◆ TASK INSTRUCTIONS
Reproduce the listing, substituting "sync" for each occurrence of "synchronization" and leaving everything else as it is.

Stored data entries:

Start of Block

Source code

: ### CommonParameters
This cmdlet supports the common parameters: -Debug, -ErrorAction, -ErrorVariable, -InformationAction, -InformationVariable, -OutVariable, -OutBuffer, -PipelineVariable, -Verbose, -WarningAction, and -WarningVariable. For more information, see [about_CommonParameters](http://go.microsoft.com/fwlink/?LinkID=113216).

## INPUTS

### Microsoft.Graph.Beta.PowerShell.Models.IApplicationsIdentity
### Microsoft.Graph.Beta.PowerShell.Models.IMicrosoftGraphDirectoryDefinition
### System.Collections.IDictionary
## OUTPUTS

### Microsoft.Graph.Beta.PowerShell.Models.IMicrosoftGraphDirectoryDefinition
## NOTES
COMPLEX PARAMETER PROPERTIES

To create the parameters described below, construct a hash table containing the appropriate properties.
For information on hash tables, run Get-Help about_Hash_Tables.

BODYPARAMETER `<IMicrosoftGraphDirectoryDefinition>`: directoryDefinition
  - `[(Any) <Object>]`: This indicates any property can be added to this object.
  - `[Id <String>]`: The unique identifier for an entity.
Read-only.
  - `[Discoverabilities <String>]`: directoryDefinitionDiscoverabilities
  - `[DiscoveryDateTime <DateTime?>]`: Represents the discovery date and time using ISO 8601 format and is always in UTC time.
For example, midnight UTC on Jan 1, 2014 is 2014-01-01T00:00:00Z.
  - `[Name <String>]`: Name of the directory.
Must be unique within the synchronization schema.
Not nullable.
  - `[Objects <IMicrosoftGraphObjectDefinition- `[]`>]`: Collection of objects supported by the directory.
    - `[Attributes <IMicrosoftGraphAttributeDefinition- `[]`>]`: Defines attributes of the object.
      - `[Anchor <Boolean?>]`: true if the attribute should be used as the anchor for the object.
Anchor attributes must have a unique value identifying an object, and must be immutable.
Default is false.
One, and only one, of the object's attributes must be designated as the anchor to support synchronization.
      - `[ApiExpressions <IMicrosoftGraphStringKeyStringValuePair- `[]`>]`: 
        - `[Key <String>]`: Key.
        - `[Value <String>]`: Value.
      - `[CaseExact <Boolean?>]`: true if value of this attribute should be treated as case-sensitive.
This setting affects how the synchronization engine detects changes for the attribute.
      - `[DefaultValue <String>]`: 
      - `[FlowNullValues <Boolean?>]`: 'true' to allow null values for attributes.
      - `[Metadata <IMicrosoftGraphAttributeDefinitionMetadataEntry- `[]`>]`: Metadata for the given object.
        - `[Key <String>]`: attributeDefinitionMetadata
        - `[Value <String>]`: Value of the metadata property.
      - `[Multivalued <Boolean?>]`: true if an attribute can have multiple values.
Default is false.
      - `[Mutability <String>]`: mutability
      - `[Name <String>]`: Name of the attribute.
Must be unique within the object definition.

End of Block

◆ TASK ANSWER
Source code

: ### CommonParameters
This cmdlet supports the common parameters: -Debug, -ErrorAction, -ErrorVariable, -InformationAction, -InformationVariable, -OutVariable, -OutBuffer, -PipelineVariable, -Verbose, -WarningAction, and -WarningVariable. For more information, see [about_CommonParameters](http://go.microsoft.com/fwlink/?LinkID=113216).

## INPUTS

### Microsoft.Graph.Beta.PowerShell.Models.IApplicationsIdentity
### Microsoft.Graph.Beta.PowerShell.Models.IMicrosoftGraphDirectoryDefinition
### System.Collections.IDictionary
## OUTPUTS

### Microsoft.Graph.Beta.PowerShell.Models.IMicrosoftGraphDirectoryDefinition
## NOTES
COMPLEX PARAMETER PROPERTIES

To create the parameters described below, construct a hash table containing the appropriate properties.
For information on hash tables, run Get-Help about_Hash_Tables.

BODYPARAMETER `<IMicrosoftGraphDirectoryDefinition>`: directoryDefinition
  - `[(Any) <Object>]`: This indicates any property can be added to this object.
  - `[Id <String>]`: The unique identifier for an entity.
Read-only.
  - `[Discoverabilities <String>]`: directoryDefinitionDiscoverabilities
  - `[DiscoveryDateTime <DateTime?>]`: Represents the discovery date and time using ISO 8601 format and is always in UTC time.
For example, midnight UTC on Jan 1, 2014 is 2014-01-01T00:00:00Z.
  - `[Name <String>]`: Name of the directory.
Must be unique within the sync schema.
Not nullable.
  - `[Objects <IMicrosoftGraphObjectDefinition- `[]`>]`: Collection of objects supported by the directory.
    - `[Attributes <IMicrosoftGraphAttributeDefinition- `[]`>]`: Defines attributes of the object.
      - `[Anchor <Boolean?>]`: true if the attribute should be used as the anchor for the object.
Anchor attributes must have a unique value identifying an object, and must be immutable.
Default is false.
One, and only one, of the object's attributes must be designated as the anchor to support sync.
      - `[ApiExpressions <IMicrosoftGraphStringKeyStringValuePair- `[]`>]`: 
        - `[Key <String>]`: Key.
        - `[Value <String>]`: Value.
      - `[CaseExact <Boolean?>]`: true if value of this attribute should be treated as case-sensitive.
This setting affects how the sync engine detects changes for the attribute.
      - `[DefaultValue <String>]`: 
      - `[FlowNullValues <Boolean?>]`: 'true' to allow null values for attributes.
      - `[Metadata <IMicrosoftGraphAttributeDefinitionMetadataEntry- `[]`>]`: Metadata for the given object.
        - `[Key <String>]`: attributeDefinitionMetadata
        - `[Value <String>]`: Value of the metadata property.
      - `[Multivalued <Boolean?>]`: true if an attribute can have multiple values.
Default is false.
      - `[Mutability <String>]`: mutability
      - `[Name <String>]`: Name of the attribute.
Must be unique within the object definition.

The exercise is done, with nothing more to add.